À la demande du ministre de la Santé, Gaétan Barrette, le gouvernement a adopté mardi dernier un décret qui prévoit le report à une date indéterminée de certains changements au code de déontologie des médecins mis de l'avant par le Collège des médecins.

Une des modifications qui a été mise sur la glace interdit aux médecins de faire des profits avec les frais demandés aux patients dans une clinique. Or, selon les propos du ministre et du milieu médical, bien des frais dépassent parfois de beaucoup les coûts réels des produits. Dans plusieurs cas, la surfacturation constitue plutôt une rémunération supplémentaire.

«Ce report permet aux médecins de ne pas appliquer tout de suite certaines mesures de leur code de déontologie. Si les mesures sont appliquées tout de suite, des cliniques s'exposaient à des sanctions du Collège des médecins et certaines cliniques menaçaient de fermer», a expliqué, vendredi, au Soleil, l'attachée de presse du ministre de la Santé, Joanne Beauvais.

Le ministre Barrette compte mettre en place un comité formé de représentants du ministère de la Santé, de la Fédération des médecins spécialistes et de la Fédération des médecins omnipraticiens, qui seront accompagnés par une firme de comptables, pour baliser les frais accessoires et éviter des coûts abusifs aux patients.

«Une liste de tarifs sera établie et d'autres frais ne seront pas possibles. Il ne sera plus question de payer 200 $ pour des gouttes anesthésiantes dans les yeux. Il n'y a pas une échéance ferme pour le moment pour les travaux du comité, mais ce dossier sera prioritaire au retour des vacances», a indiqué la représentante du ministre.

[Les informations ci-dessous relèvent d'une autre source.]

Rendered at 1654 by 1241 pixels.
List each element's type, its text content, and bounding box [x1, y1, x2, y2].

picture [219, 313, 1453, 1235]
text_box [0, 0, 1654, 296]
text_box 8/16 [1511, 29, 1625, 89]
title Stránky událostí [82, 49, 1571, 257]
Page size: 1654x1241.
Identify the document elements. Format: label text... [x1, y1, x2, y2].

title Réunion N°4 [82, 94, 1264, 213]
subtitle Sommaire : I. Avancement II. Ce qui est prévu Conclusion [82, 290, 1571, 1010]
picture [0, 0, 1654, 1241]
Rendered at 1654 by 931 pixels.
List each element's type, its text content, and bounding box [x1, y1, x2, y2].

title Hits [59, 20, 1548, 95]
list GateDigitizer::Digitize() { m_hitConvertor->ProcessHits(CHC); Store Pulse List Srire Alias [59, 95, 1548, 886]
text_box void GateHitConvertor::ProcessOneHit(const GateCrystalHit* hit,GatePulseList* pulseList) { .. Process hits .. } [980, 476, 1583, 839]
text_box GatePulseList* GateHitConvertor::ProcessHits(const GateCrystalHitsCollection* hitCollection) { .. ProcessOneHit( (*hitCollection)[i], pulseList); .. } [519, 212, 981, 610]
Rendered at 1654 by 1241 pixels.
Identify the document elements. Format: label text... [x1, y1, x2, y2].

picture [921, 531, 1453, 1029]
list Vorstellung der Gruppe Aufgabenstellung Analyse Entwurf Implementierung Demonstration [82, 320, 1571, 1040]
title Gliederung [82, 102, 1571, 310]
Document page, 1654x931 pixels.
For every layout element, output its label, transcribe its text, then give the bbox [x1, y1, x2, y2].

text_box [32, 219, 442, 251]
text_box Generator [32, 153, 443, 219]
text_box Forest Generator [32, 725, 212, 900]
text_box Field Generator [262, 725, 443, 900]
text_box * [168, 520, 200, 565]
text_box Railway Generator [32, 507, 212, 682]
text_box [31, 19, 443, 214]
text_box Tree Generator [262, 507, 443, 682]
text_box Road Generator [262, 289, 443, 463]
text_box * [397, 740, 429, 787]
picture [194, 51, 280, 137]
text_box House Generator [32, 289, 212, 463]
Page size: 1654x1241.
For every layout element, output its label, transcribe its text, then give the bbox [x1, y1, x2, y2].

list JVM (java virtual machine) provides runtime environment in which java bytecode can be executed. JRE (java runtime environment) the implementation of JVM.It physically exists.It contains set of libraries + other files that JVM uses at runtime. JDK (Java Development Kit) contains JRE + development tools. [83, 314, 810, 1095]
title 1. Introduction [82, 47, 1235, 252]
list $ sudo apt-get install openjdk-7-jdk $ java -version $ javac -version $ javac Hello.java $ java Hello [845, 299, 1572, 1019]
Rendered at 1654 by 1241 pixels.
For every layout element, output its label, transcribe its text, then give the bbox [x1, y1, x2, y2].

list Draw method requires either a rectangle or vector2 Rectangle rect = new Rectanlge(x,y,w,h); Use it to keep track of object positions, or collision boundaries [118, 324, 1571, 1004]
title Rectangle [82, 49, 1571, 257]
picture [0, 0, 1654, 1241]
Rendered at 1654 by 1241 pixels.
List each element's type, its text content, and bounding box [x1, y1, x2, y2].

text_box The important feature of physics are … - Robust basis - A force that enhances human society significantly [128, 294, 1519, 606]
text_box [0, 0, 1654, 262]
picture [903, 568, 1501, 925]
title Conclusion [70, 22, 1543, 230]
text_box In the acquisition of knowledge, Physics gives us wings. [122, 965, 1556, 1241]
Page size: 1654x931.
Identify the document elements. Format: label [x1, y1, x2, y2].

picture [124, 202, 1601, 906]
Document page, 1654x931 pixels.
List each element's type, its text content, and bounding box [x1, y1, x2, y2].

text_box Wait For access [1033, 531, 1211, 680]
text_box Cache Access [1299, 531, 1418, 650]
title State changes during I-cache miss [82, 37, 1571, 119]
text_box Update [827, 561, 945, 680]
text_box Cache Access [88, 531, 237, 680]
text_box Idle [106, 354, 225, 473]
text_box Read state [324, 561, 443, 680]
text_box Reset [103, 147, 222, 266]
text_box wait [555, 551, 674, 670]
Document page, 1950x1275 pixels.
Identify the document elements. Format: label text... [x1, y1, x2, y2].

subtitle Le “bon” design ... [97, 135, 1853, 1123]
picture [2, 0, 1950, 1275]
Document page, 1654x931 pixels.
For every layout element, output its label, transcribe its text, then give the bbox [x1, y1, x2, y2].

Pas de contradiction avec la loi canadienne

Par ailleurs, Mme Beauvais a réfuté les affirmations voulant que des frais accessoires dans les cliniques médicales soient en contradiction avec la loi canadienne sur la santé. «Ça ne vient pas à l'encontre de la loi canadienne parce que ça n'empêche pas l'accès aux services. Même si beaucoup d'hommes vont en cabinet pour une vasectomie et payent des frais, ces interventions se font encore à l'hôpital sans frais. En cabinet, le délai est plus court. Avec la loi 20, le délai sera aussi plus court dans les hôpitaux. Ça va devenir une offre intéressante autant en cabinet qu'à l'hôpital», a-t-elle soutenu.

Du côté du Collège des médecins, on a confirmé avoir demandé au ministre de la Santé le report de l'entrée en vigueur des deux articles concernant la surfacturation dans les cliniques médicales dans l'attente du résultat des travaux du comité sur les frais accessoires. Le rapport du comité est attendu avec impatience par le Collège des médecins.

De plus, on a reconnu que des médecins auraient été passibles de sanctions pour des frais abusifs chargés aux patients, à partir de mardi prochain, avec en plus le risque de fermeture de cliniques ou l'interruption de certains services.

Malgré le report des nouvelles règles sur les frais accessoires, un patient peut toujours porter plainte au Collège des médecins s'il estime que les frais demandés sont disproportionnés en vertu d'un autre article du code de déontologie des médecins. Après une intervention de l'ordre professionnel, le patient peut récupérer une partie de la somme payée. Toutefois, aucune sanction n'est imposée aux médecins.